▸ **Task to carry out**
Transcribe word for word the section of the records below that opens with the line containing "駕，現場信徒隨即獻上花束，並與轎上的花進" and closes with the line containing "akzeptiere sie."; drop every picture.

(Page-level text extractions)
::::::
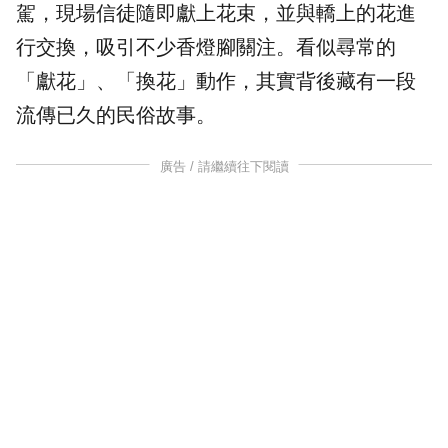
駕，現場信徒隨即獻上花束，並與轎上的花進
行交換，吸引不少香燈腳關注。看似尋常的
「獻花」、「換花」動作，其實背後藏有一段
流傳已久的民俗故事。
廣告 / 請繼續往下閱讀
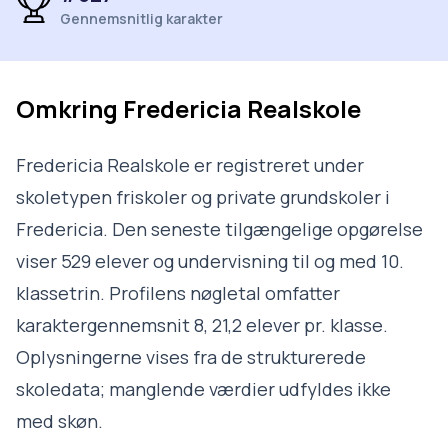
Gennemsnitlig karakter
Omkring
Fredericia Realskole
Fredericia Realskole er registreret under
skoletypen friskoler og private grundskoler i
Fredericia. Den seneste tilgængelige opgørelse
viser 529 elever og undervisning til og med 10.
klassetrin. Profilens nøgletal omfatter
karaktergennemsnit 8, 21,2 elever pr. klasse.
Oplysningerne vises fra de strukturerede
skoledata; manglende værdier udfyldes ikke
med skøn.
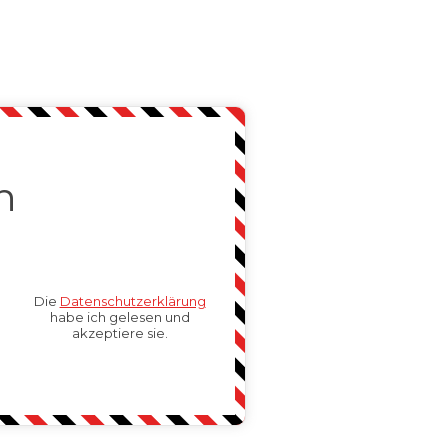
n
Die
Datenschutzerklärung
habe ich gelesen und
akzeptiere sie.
::::::
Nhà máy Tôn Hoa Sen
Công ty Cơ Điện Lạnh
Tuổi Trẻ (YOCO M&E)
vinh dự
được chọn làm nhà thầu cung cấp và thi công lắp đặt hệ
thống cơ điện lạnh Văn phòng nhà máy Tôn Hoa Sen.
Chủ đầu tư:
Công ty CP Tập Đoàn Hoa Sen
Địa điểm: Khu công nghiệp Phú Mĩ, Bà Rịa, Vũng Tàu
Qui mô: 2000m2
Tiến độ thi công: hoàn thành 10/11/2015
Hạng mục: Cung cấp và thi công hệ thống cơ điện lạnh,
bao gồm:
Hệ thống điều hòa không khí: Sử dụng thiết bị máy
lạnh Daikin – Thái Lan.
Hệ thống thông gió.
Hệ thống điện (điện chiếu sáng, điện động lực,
::::::
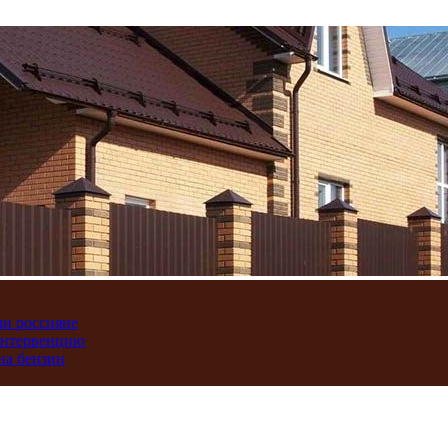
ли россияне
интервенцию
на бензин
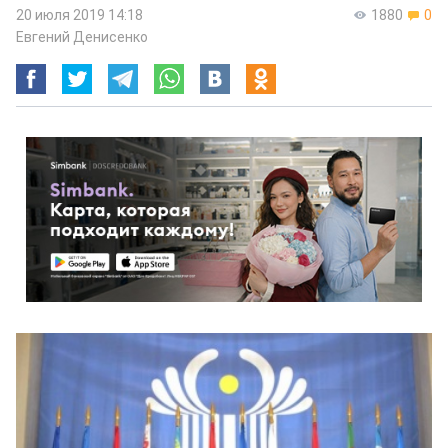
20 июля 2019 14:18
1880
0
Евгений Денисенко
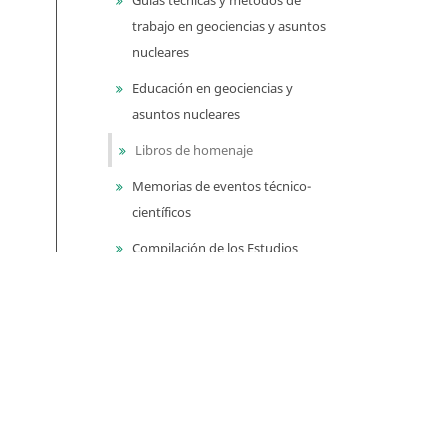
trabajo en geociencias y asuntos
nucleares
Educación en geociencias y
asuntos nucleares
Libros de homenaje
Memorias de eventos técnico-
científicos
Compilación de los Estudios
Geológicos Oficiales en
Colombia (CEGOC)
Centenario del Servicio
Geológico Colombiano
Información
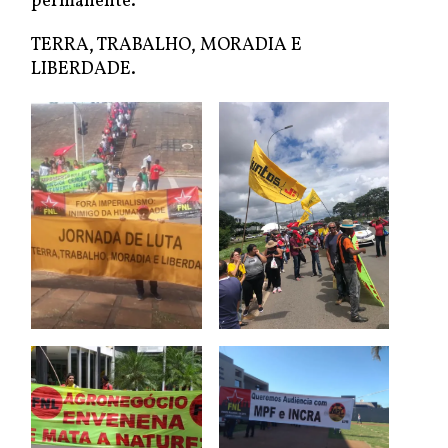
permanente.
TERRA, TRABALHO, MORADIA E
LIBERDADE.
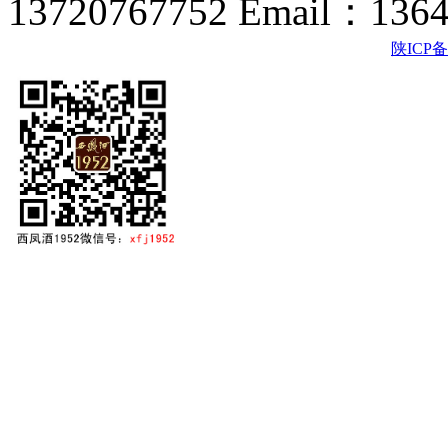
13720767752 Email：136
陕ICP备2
::::::
▸ **Exercise result**
駕，現場信徒隨即獻上花束，並與轎上的花進
行交換，吸引不少香燈腳關注。看似尋常的
「獻花」、「換花」動作，其實背後藏有一段
流傳已久的民俗故事。
廣告 / 請繼續往下閱讀
Gennemsnitlig karakter
Omkring
Fredericia Realskole
Fredericia Realskole er registreret under
skoletypen friskoler og private grundskoler i
Fredericia. Den seneste tilgængelige opgørelse
viser 529 elever og undervisning til og med 10.
klassetrin. Profilens nøgletal omfatter
karaktergennemsnit 8, 21,2 elever pr. klasse.
Oplysningerne vises fra de strukturerede
skoledata; manglende værdier udfyldes ikke
med skøn.
n
Die
Datenschutzerklärung
habe ich gelesen und
akzeptiere sie.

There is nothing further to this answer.